_GEZEIGTER AUSZUG_
▬▬▬▬▬▬
Joachim Feldmann und Alf Mayer über den Frankfurt-Roman von Sybille Ruge
Sybille Ruge: Davenport 160 x 90. Herausgegeben von Thomas Wörtche. Suhrkamp Verlag, Berlin 2022. Klappenbroschur, 264 Seiten, 15 Euro.
Subtile Meisterschaft
Die Inkassounternehmerin Sonja Slanski hat eine bunte Biographie und nützliche Kontakte, manche familiär begründet. Das muss man einfach glauben. Ebenso wie den folgenden Satz: „Geraume Zeit später hatte er seine abgeschriebenen 2,5 Millionen wieder und überwies mein Honorar. Er rief mich an und lud mich zum Essen ein.“ Aber was hier so einfach klingt, hat komplizierte Folgen, auf denen der Plot von Sybille Ruges Roman „Davenport 160 x 90“ beruht.
▬▬▬▬▬▬
_KURZE AUFGABE_
Nimm die Besprechung des Romans „Davenport 160 x 90“ nach ihrem letzten Satz wieder auf und schreibe sie weiter.

_ROHDATEN_
▬▬▬▬▬▬
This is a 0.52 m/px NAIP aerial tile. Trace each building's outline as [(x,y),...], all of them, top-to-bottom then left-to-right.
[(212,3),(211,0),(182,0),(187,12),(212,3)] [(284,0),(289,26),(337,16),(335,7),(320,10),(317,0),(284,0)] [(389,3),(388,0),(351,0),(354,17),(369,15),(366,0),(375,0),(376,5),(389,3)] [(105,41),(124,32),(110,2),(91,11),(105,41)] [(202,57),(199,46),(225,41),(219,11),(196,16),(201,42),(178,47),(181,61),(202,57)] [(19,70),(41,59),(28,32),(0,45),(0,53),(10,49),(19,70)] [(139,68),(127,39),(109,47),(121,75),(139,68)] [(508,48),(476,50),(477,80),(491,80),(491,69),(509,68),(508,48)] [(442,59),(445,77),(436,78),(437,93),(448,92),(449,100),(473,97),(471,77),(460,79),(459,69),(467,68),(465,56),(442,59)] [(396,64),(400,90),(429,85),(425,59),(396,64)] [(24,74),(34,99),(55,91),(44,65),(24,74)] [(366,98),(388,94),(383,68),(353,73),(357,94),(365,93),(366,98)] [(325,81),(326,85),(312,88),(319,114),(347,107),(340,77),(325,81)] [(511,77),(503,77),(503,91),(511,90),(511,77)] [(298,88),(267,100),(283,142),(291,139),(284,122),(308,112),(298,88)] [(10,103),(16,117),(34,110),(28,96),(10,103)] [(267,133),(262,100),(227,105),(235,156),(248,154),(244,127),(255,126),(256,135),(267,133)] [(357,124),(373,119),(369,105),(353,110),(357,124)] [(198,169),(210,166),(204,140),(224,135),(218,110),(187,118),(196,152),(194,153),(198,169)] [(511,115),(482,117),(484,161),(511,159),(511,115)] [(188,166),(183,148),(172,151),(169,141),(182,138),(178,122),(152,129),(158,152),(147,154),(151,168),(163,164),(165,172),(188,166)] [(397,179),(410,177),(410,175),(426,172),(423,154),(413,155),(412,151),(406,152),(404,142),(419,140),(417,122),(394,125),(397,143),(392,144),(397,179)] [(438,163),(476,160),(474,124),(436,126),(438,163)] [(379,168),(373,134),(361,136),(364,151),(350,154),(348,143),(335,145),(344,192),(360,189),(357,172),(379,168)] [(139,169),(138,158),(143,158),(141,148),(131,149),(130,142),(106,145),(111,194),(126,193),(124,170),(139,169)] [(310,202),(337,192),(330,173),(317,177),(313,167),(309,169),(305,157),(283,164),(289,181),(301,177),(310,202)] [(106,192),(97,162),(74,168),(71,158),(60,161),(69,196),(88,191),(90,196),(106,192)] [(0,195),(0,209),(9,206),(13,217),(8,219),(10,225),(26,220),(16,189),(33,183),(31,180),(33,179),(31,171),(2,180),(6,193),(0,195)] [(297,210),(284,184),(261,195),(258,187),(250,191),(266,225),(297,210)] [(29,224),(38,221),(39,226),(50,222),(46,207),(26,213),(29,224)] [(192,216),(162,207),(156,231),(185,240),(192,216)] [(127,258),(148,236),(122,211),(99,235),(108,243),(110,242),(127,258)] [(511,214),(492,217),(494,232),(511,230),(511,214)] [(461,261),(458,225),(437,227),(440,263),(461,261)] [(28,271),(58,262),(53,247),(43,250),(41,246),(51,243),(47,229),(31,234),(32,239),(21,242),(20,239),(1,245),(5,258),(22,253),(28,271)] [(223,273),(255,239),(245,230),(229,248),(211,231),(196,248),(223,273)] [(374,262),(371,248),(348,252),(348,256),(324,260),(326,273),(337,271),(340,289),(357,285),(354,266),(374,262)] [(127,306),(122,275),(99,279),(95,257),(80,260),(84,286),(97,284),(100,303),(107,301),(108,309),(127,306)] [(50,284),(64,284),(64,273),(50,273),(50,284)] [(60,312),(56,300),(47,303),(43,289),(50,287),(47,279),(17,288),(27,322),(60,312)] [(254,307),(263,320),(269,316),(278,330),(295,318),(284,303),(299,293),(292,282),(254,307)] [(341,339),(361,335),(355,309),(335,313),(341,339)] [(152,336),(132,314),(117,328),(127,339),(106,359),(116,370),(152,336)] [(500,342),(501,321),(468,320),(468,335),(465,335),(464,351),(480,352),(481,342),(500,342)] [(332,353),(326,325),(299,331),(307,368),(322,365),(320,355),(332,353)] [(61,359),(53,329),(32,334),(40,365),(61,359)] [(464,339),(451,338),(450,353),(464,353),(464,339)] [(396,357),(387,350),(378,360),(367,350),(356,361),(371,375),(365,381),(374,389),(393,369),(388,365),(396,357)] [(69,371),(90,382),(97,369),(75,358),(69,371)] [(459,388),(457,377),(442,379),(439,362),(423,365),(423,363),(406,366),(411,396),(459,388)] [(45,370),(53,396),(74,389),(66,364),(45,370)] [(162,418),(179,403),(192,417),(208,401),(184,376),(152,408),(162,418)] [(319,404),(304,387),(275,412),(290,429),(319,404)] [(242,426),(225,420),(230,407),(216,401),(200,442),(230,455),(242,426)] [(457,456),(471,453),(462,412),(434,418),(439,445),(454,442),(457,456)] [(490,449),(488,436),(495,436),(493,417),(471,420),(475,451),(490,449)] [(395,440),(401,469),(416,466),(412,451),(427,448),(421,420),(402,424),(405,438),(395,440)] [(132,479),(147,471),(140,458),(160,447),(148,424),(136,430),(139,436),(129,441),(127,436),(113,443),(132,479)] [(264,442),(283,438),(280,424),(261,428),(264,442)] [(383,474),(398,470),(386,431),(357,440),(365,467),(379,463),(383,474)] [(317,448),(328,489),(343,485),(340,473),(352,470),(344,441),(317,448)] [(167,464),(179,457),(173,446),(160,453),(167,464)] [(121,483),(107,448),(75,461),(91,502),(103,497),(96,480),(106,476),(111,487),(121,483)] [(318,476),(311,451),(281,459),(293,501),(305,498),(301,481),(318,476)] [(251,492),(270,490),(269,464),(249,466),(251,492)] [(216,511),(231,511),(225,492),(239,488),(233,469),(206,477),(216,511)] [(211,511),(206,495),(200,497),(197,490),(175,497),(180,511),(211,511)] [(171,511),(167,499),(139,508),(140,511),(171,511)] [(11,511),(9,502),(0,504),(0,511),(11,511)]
▬▬▬▬▬▬
_ANTWORT ZUR AUFGABE_
Slanski hat einen messerscharfen, analytischen Blick. Und die notwendige Portion Verachtung, für das, was sie sieht. Zum Beispiel in dem teuren Restaurant, das sie mit einer Klientin besucht: „Mein Burger kam und die zwei winzigen Tüten mit Pommes Frites plus Mayonnaise. Die zerknitterten Tüten entpuppten sich als Porzellan.“ Schade, dass sie ihr Soziologiestudium abgebrochen hat. Ihre Beobachtungen wären die ideale Grundlage für eine Studie zur Ästhetik der aktuellen Klassengesellschaft. Stattdessen hat sie brillante Theoriearbeiten geschrieben. Aber ein Abschluss erschien ihr nutzlos, schließlich wollte sie nicht in den „Staatsdienst“. „Der Staat soll seine Ordnung ohne mich verteidigen“, denkt sie immer noch. Das ist nur konsequent, denn ihre Dienstleistungen basieren auf den Defiziten der offiziellen Exekutive.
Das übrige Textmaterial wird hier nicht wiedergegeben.